Another person left mystified by the region's ghostly aviators, was Tony Ingle, a holidaymaker at a caravan park near the Longdendale valley. As he walked his dog along a leafy country lane, Tony was startled to see what he described as a World War II aircraft around fifty feet overhead. He said the whole scene was very eerie. Despite being able to see the propellers turning, he heard nothing. As the plane descended lower and lower, Tony realised, with horror, that the plane was about to crash. It tried to execute a turn and then appeared to come down in a field, just beyond a hedge. He raced along the lane, expecting to find a crashed aircraft in the field, but the plane had completely disappeared. An eerie, unnatural silence added to his sense of unease.
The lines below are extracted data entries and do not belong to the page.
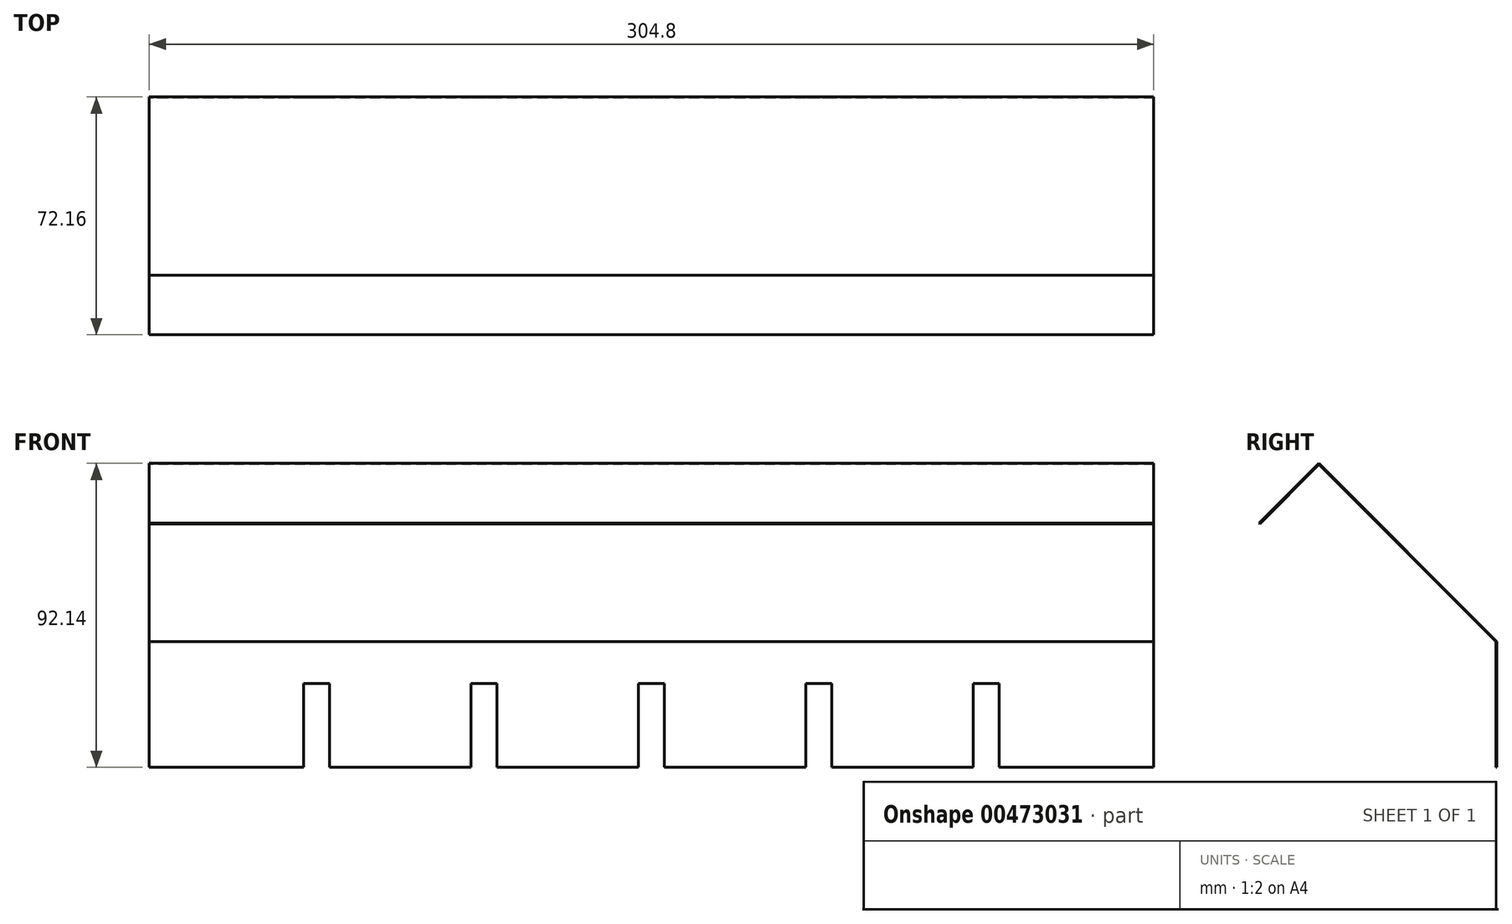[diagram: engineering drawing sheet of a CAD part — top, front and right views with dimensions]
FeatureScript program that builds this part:
annotation { "Feature Type Name" : "Feature", "Feature Type Description" : "" }
export const myFeature = defineFeature(function(context is Context, id is Id, definition is map)
    precondition{}
    {
        {
            var Q0;
            Q0=qCreatedBy(makeId("Front.planeOp"),FACE);
            var sketch = newSketch(context, id + "F0", { "sketchPlane" : qUnion([Q0])});
            skLineSegment(sketch, "E0.top", {"start": v(152.4, -50.8) * mm, "end": v(105.56, -50.8) * mm});
            skLineSegment(sketch, "E0.left", {"start": v(152.4, -12.7) * mm, "end": v(152.4, -50.8) * mm});
            skLineSegment(sketch, "E0.right", {"start": v(-152.4, -12.7) * mm, "end": v(-152.4, -50.8) * mm});
            skPoint(sketch, "E0.middle", {"position": v(0, 0) * mm});
            skLineSegment(sketch, "E1.0", {"start": v(105.56, -25.4) * mm, "end": v(97.64, -25.4) * mm});
            skLineSegment(sketch, "E2.0", {"start": v(-105.57, -25.4) * mm, "end": v(-105.57, -50.8) * mm});
            skLineSegment(sketch, "E3.0", {"start": v(-97.64, -25.4) * mm, "end": v(-97.64, -50.8) * mm});
            skLineSegment(sketch, "E4.0", {"start": v(-54.76, -25.4) * mm, "end": v(-54.76, -50.8) * mm});
            skLineSegment(sketch, "E5.0", {"start": v(-3.96, -25.4) * mm, "end": v(-3.96, -50.8) * mm});
            skLineSegment(sketch, "E6.0", {"start": v(3.96, -25.4) * mm, "end": v(3.96, -50.8) * mm});
            skLineSegment(sketch, "E7.0", {"start": v(46.84, -25.4) * mm, "end": v(46.84, -50.8) * mm});
            skLineSegment(sketch, "E8.0", {"start": v(54.76, -25.4) * mm, "end": v(54.76, -50.8) * mm});
            skLineSegment(sketch, "E9.0", {"start": v(97.64, -25.4) * mm, "end": v(97.64, -50.8) * mm});
            skLineSegment(sketch, "E10.0", {"start": v(105.56, -25.4) * mm, "end": v(105.56, -50.8) * mm});
            skLineSegment(sketch, "E11.0", {"start": v(-46.83, -25.4) * mm, "end": v(-46.83, -50.8) * mm});
            skLineSegment(sketch, "E12.trimOffspring", {"start": v(-105.57, -50.8) * mm, "end": v(-152.4, -50.8) * mm});
            skLineSegment(sketch, "E13.trimOffspring", {"start": v(-97.64, -25.4) * mm, "end": v(-105.57, -25.4) * mm});
            skLineSegment(sketch, "E14.trimOffspring", {"start": v(-54.76, -50.8) * mm, "end": v(-97.64, -50.8) * mm});
            skLineSegment(sketch, "E15.trimOffspring", {"start": v(-3.96, -50.8) * mm, "end": v(-46.83, -50.8) * mm});
            skLineSegment(sketch, "E16.trimOffspring", {"start": v(46.84, -50.8) * mm, "end": v(3.96, -50.8) * mm});
            skLineSegment(sketch, "E17.trimOffspring", {"start": v(97.64, -50.8) * mm, "end": v(54.76, -50.8) * mm});
            skLineSegment(sketch, "E18.trimOffspring", {"start": v(54.76, -25.4) * mm, "end": v(46.84, -25.4) * mm});
            skLineSegment(sketch, "E19.trimOffspring", {"start": v(3.96, -25.4) * mm, "end": v(-3.96, -25.4) * mm});
            skLineSegment(sketch, "E20.trimOffspring", {"start": v(-46.83, -25.4) * mm, "end": v(-54.76, -25.4) * mm});
            skLineSegment(sketch, "E21.0", {"start": v(152.4, -12.7) * mm, "end": v(-152.4, -12.7) * mm});
            skSolve(sketch);
        }
        {
            var Q0;
            Q0=makeQuery(id+"F0.imprint","IMPRINT",FACE,{"disambiguationData":[TD([[makeQuery(id+"F0.imprint","IMPRINT",EDGE,{"derivedFrom":sQuery(id+"F0.wireOp",EDGE,"E0.top")}),-1.0]])]});
            extrude(context, id + "F1", {"entities" : qUnion([Q0]), "depth" : 0.32 * mm});
        }
        {
            var Q0;
            Q0=makeQuery(id+"F1.opExtrude","SWEPT_FACE",FACE,{"disambiguationData":[OSD([sQuery(id+"F0.wireOp",EDGE,"E0.right")])]});
            var sketch = newSketch(context, id + "F2", { "sketchPlane" : qUnion([Q0])});
            skLineSegment(sketch, "E22", {"start": v(0.32, -12.7) * mm, "end": v(54.2, 41.18) * mm});
            skLineSegment(sketch, "E23", {"start": v(0, -12.7) * mm, "end": v(54.04, 41.34) * mm});
            skLineSegment(sketch, "E24", {"start": v(54.04, 41.34) * mm, "end": v(54.2, 41.18) * mm});
            skSolve(sketch);
        }
        {
            var Q0;
            Q0=makeQuery(id+"F2.imprint","IMPRINT",FACE,{"disambiguationData":[TD([[makeQuery(id+"F2.imprint","IMPRINT",EDGE,{"derivedFrom":sQuery(id+"F2.wireOp",EDGE,"E22")}),1.0]])]});
            extrude(context, id + "F3", {"entities" : qUnion([Q0]), "operationType" : NewBodyOperationType.ADD, "oppositeDirection" : true, "depth" : 304.8 * mm});
        }
        {
            var Q0;
            {var subQ0=sQuery(id+"F0.wireOp",EDGE,"E0.right");Q0=makeQuery(id+"F3.boolean.opBoolean","MERGE",FACE,{"derivedFrom":[makeQuery(id+"F1.opExtrude","SWEPT_FACE",FACE,{"disambiguationData":[OSD([subQ0])]}),makeQuery(id+"F3.opExtrude","CAP_FACE",FACE,{"disambiguationData":[OSD([subQ0,sQuery(id+"F0.wireOp",EDGE,"E21.0"),sQuery(id+"F2.wireOp",EDGE,"E22"),sQuery(id+"F2.wireOp",EDGE,"E23"),sQuery(id+"F2.wireOp",EDGE,"E24")])],"isStart":true})]});}
            var sketch = newSketch(context, id + "F4", { "sketchPlane" : qUnion([Q0])});
            skLineSegment(sketch, "E25", {"start": v(54.2, 41.18) * mm, "end": v(72.16, 23.22) * mm});
            skLineSegment(sketch, "E26", {"start": v(72.16, 23.22) * mm, "end": v(71.94, 23) * mm});
            skLineSegment(sketch, "E27", {"start": v(71.94, 23) * mm, "end": v(53.97, 40.96) * mm});
            skSolve(sketch);
        }
        {
            var Q0;
            {var subQ0=sQuery(id+"F4.wireOp",EDGE,"E25");Q0=makeQuery(id+"F4.imprint","IMPRINT",FACE,{"disambiguationData":[TD([[makeQuery(id+"F4.imprint","IMPRINT",EDGE,{"derivedFrom":subQ0}),-1.0]])]});}
            extrude(context, id + "F5", {"entities" : qUnion([Q0]), "operationType" : NewBodyOperationType.ADD, "oppositeDirection" : true, "depth" : 304.8 * mm});
        }
    });
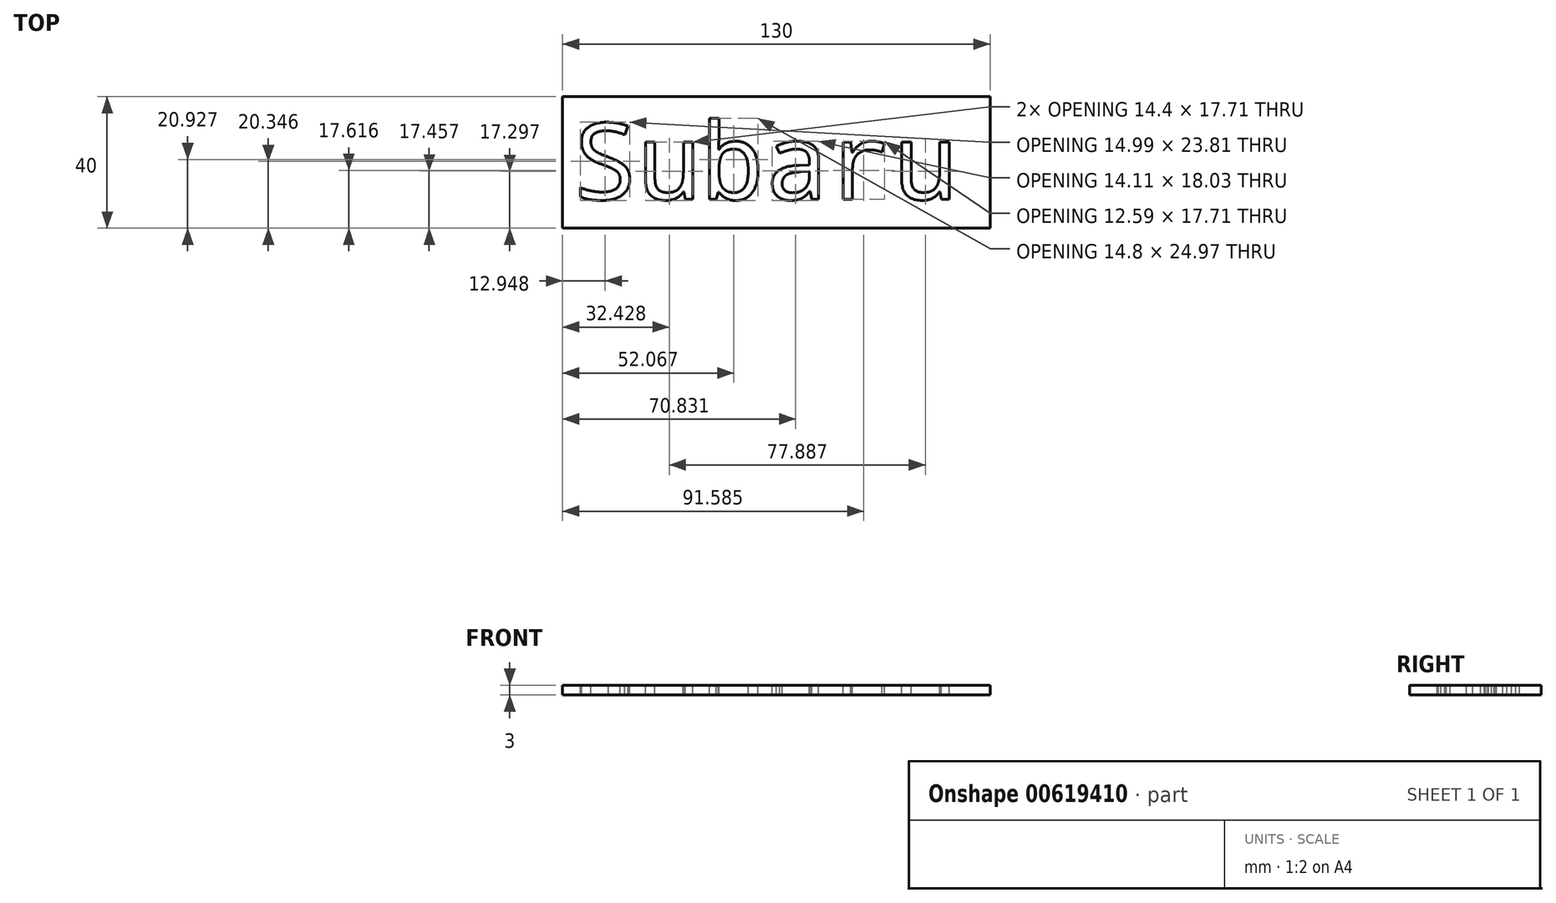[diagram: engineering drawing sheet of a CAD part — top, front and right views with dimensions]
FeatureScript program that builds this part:
annotation { "Feature Type Name" : "Feature", "Feature Type Description" : "" }
export const myFeature = defineFeature(function(context is Context, id is Id, definition is map)
    precondition{}
    {
        {
            var Q0;
            Q0=qCreatedBy(makeId("Top.planeOp"),FACE);
            var sketch = newSketch(context, id + "F0", { "sketchPlane" : qUnion([Q0])});
            skLineSegment(sketch, "E0", {"start": v(0, 0) * mm, "end": v(0, 40) * mm});
            skLineSegment(sketch, "E1", {"start": v(0, 40) * mm, "end": v(80, 40) * mm});
            skLineSegment(sketch, "E2", {"start": v(80, 40) * mm, "end": v(80, 0) * mm});
            skLineSegment(sketch, "E3", {"start": v(80, 0) * mm, "end": v(0, 0) * mm});
            skSolve(sketch);
        }
        {
            var Q0;
            Q0=makeQuery(id+"F0.imprint","IMPRINT",FACE,{"disambiguationData":[TD([[makeQuery(id+"F0.imprint","IMPRINT",EDGE,{"derivedFrom":sQuery(id+"F0.wireOp",EDGE,"E0")}),-1.0]])]});
            extrude(context, id + "F1", {"entities" : qUnion([Q0]), "depth" : 3 * mm, "offsetDistance" : 25 * mm});
        }
        {
            var Q0;
            Q0=makeQuery(id+"F1.opExtrude","CAP_FACE",FACE,{"disambiguationData":[OSD([sQuery(id+"F0.wireOp",EDGE,"E0"),sQuery(id+"F0.wireOp",EDGE,"E1"),sQuery(id+"F0.wireOp",EDGE,"E2"),sQuery(id+"F0.wireOp",EDGE,"E3")])],"isStart":false});
            var sketch = newSketch(context, id + "F2", { "sketchPlane" : qUnion([Q0])});
            skText(sketch, "E4", { "text": "Subaru", "fontName": "DroidSansMono.ttf"});
            const initialGuessF2  = {"E4": [0.00322, 0.00876, 1, 0, 0.02336]};
            skSetInitialGuess(sketch, initialGuessF2);
            skSolve(sketch);
        }
        {
            var Q0;
            Q0=makeQuery(id+"F1.opExtrude","SWEPT_FACE",FACE,{"disambiguationData":[OSD([sQuery(id+"F0.wireOp",EDGE,"E2")])]});
            extrude(context, id + "F3", {"entities" : qUnion([Q0]), "operationType" : NewBodyOperationType.ADD, "depth" : 50 * mm, "offsetDistance" : 25 * mm});
        }
        {
            var Q0;
            Q0 = qSketchRegion(id + "F2", true);
            extrude(context, id + "F4", {"entities" : qUnion([Q0]), "operationType" : NewBodyOperationType.REMOVE, "endBound" : BoundingType.THROUGH_ALL, "oppositeDirection" : true, "depth" : 25 * mm, "offsetDistance" : 25 * mm});
        }
    });
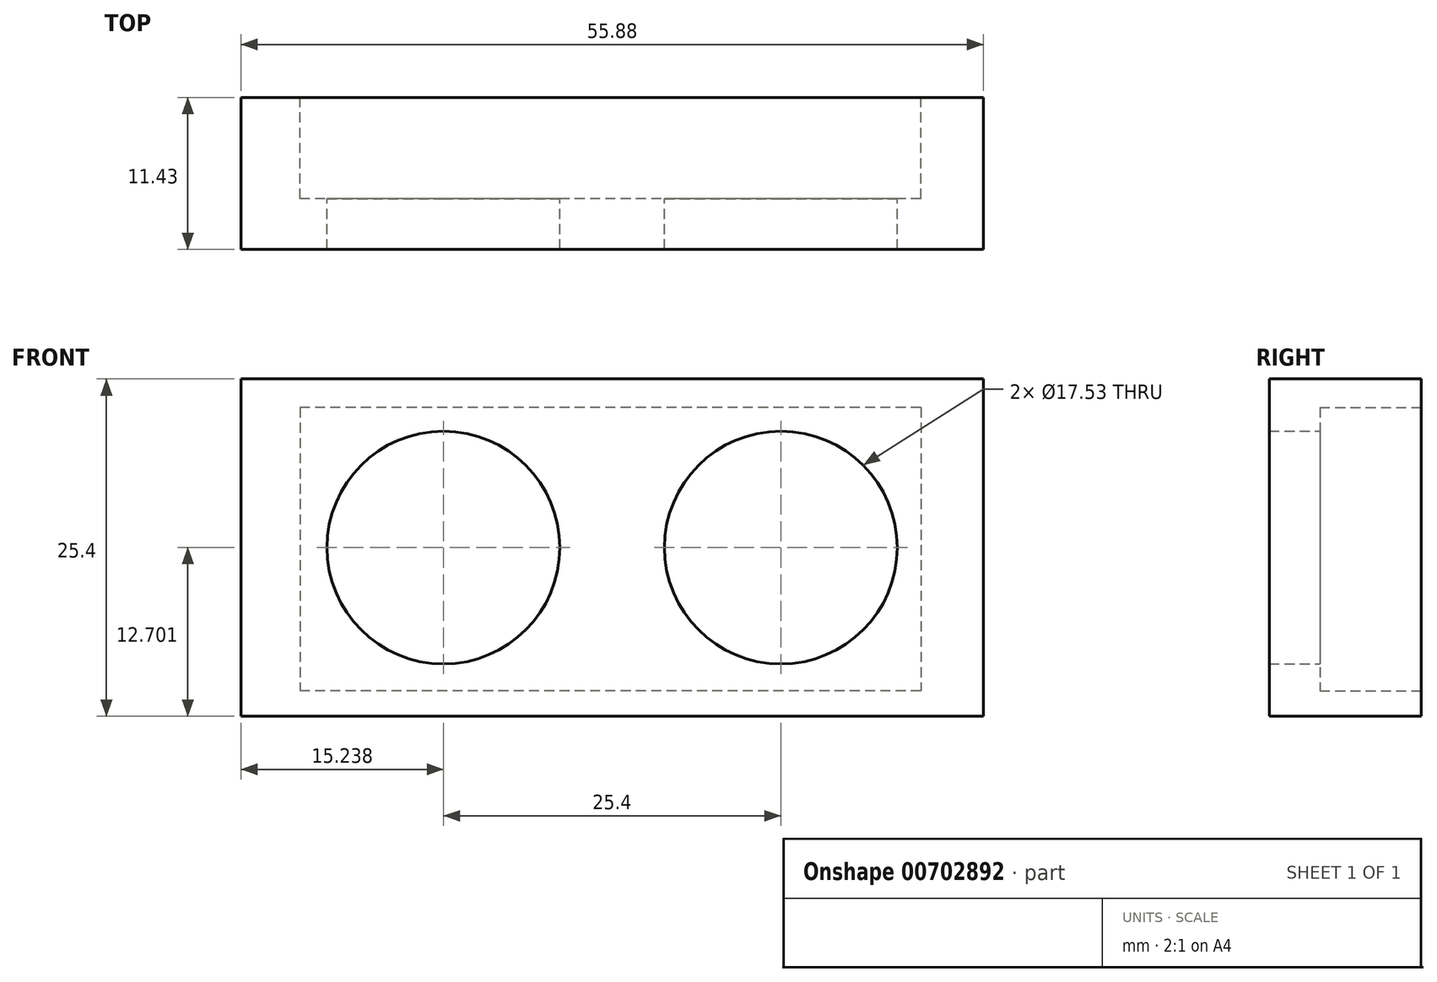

Although Tony has returned to the location many times since, his dog refuses to go near the field where the apparition appeared to crash. If Tony tries to drag the dog past the field on its leash, the animal simply slips its collar and retreats. Prior to this incident, Tony was a sceptic about paranormal phenomena, but has since reconsidered his stance : 'I have racked my brains for a logical explanation but I can't find one. I can't explain it; I saw that plane all right, and it disappeared before my eyes.'

Interestingly, Dr. David Clarke relates how aviation historians, after reading detailed reports of the incident, say the aircraft sounds very much like a WW2 C-47 Dakota or possibly, a Wellington bomber. Dr. Clarke points out that both types of aircraft had crashed in the region, with a Dakota having smashed into Bleaklow, high above Longdendale, killing all seven men aboard, in July 1945. The Tony Ingle case was investigated by a documentary crew, who established that one of twelve remaining Dakotas was airborne that day, but 150 miles away.

The ghostly planes and airmen of the Longdendale Valley represent just a small sample of the hundreds of reports of such phenomena, witnessed right across the Peak District. Although such events are beyond the scope of this article, more information is provided in the Dr. Clarke article which is linked above.

Are people really seeing ghostly airmen and their phantom planes in and above the Longdendale Valley? Sceptics would argue that people are merely seeing vintage aircraft being flown by aviation enthusiasts. Yet, no such planes were known to be in the area at the times of these sightings. Aviation laws compel pilots to let authorities know when they will be airborne, and where, even if they're just taking a twenty minute pleasure flight. And what of the "crash" witnessed by Tony Ingle? How could an unwieldy vintage aircraft, which was just feet from the ground when last seen, be gone in a matter of seconds? Nothing we have today can do that, much less a plane of such vintage. In the absence of any adequate, mundane explanations for these events, it looks as if the Longdendale Valley may hold on to its mysteries for some time to come.


Dragonstar 14 January 2008 at 16:42  

These are fascinating stories, most of which I've not heard before. Thank you so much for gathering them together for us.